The people of Turkey are setting an example for the people of the world, including the people of the United States of America.  Governments are intended to serve people.  When the people are forced to serve the government, freedom and democracy are eliminated.

In a typical political response, Erdogan’s representative ignored the will of the people.

“Turkey does not need the early elections demanded by the protesters, said Huseyin Celik,” deputy chair of Erdogan’s AKP party.

“The government is running like clockwork. There is nothing that necessitates early elections,” he told reporters in Istanbul, as quoted by Reuters.

According to Celik, “things are going well in Turkey,” and elections should not be held just because “people are marching on the streets.”
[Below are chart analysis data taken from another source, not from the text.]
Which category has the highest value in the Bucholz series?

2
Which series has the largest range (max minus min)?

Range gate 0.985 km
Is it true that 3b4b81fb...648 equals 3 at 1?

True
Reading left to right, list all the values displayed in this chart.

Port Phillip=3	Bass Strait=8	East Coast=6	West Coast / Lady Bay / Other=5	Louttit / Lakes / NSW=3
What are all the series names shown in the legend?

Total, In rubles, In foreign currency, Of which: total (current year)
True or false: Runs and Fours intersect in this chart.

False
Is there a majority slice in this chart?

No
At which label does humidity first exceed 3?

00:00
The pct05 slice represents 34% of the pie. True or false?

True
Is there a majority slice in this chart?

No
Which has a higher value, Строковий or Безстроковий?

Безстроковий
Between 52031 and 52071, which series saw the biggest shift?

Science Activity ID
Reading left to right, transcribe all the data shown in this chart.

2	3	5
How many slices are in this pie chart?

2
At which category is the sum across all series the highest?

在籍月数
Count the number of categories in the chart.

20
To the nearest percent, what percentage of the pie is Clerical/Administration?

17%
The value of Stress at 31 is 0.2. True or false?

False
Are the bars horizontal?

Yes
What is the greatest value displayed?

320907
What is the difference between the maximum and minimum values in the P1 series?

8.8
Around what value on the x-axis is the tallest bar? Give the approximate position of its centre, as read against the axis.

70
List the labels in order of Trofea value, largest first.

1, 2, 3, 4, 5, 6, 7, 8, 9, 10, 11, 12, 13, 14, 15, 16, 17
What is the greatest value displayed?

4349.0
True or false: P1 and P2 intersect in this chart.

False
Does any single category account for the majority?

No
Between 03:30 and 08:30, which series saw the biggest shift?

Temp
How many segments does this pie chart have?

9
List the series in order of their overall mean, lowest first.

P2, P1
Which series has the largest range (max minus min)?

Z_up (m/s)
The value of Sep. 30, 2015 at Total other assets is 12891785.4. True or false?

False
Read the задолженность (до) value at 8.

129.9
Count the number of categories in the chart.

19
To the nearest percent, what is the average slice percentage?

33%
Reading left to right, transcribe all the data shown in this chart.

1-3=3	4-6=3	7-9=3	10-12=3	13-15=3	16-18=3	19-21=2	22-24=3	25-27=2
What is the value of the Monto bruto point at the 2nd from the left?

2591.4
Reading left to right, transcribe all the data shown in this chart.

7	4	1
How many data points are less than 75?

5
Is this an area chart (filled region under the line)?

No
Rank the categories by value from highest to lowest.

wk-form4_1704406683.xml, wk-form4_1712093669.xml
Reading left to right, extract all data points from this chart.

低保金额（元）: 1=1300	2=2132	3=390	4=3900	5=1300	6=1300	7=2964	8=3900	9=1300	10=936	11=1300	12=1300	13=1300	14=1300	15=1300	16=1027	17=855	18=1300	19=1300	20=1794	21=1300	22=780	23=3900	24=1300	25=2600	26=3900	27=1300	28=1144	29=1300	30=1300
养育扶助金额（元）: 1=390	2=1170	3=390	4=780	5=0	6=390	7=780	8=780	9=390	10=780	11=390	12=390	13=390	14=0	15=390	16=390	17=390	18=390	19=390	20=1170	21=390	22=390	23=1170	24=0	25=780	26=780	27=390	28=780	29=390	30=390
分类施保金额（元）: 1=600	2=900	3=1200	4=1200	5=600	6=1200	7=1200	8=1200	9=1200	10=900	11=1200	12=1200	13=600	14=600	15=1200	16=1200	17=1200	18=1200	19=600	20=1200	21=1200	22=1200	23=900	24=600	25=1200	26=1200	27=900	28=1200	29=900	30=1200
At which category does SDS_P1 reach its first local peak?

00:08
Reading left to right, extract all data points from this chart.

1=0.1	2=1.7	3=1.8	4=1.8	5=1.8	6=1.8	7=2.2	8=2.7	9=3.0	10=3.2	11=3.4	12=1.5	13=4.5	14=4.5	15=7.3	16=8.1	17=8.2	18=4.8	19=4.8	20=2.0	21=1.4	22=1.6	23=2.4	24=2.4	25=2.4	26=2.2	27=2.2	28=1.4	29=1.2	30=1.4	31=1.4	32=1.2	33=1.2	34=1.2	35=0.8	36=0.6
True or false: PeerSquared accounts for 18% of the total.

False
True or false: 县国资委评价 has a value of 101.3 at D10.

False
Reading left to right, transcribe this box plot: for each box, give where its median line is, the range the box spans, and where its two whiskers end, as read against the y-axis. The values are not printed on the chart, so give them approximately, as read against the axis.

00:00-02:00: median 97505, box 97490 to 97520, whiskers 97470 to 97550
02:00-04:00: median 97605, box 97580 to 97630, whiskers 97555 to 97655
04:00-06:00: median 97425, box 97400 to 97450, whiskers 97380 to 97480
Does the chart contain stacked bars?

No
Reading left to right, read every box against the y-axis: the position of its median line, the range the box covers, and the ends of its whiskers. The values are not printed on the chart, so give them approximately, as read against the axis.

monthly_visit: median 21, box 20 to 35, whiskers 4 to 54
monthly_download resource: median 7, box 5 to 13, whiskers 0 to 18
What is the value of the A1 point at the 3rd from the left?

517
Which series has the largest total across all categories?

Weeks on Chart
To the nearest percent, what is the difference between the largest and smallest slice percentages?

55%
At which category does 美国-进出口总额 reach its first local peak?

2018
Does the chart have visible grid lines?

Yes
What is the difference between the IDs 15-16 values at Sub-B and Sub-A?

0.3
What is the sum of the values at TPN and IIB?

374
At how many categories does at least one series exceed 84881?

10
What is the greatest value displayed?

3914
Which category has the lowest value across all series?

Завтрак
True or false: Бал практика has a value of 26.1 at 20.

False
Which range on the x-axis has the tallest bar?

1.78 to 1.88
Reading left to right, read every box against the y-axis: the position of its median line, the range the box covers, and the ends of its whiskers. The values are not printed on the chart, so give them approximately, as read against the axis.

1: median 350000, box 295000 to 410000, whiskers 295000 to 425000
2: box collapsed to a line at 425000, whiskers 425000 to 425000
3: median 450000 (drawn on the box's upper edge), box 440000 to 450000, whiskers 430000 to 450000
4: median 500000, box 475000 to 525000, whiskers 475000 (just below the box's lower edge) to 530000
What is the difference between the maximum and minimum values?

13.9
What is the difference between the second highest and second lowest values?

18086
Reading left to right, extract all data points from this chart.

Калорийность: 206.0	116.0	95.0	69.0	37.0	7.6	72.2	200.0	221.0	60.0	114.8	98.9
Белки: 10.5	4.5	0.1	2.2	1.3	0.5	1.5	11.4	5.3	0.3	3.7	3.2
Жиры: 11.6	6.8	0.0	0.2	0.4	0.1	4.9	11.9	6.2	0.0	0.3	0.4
Turkish Prime Minister Erdogan on Sunday urged supporters of his Justice and Development Party (AKP) to “teach a lesson” to the anti-government demonstrators at the next local election.

“There are just seven months left until the local elections. I want you to teach them a first lesson through democratic means at the ballot box,” Erdogan told a crowd of cheering loyalists in the southern Turkish city of Adana.

Among the protestors are former Erdogan supporters.  As he became more powerful, and took more authority, they say they are sorry they voted for him.

A united Turkey frightens the government.  In the United States, our government has no fear of the people.  They keep us divided.  They, not the people, call us liberals and conservatives, and tell us we live in red or blue states.  It is government that has failed the people, and their intent is to keep us angry at each other and divided.  The United States of America does not exist any longer.  We may be called the Divided States of America.

The people of Turkey do not care about religion, or even politics.  They care about their quality of life.  The crowd in Taksim Square is a cross section of the nation.  The people of Turkey are teaching the people of the world a valuable lesson.  We, the people, remain stronger, and have more value than our government.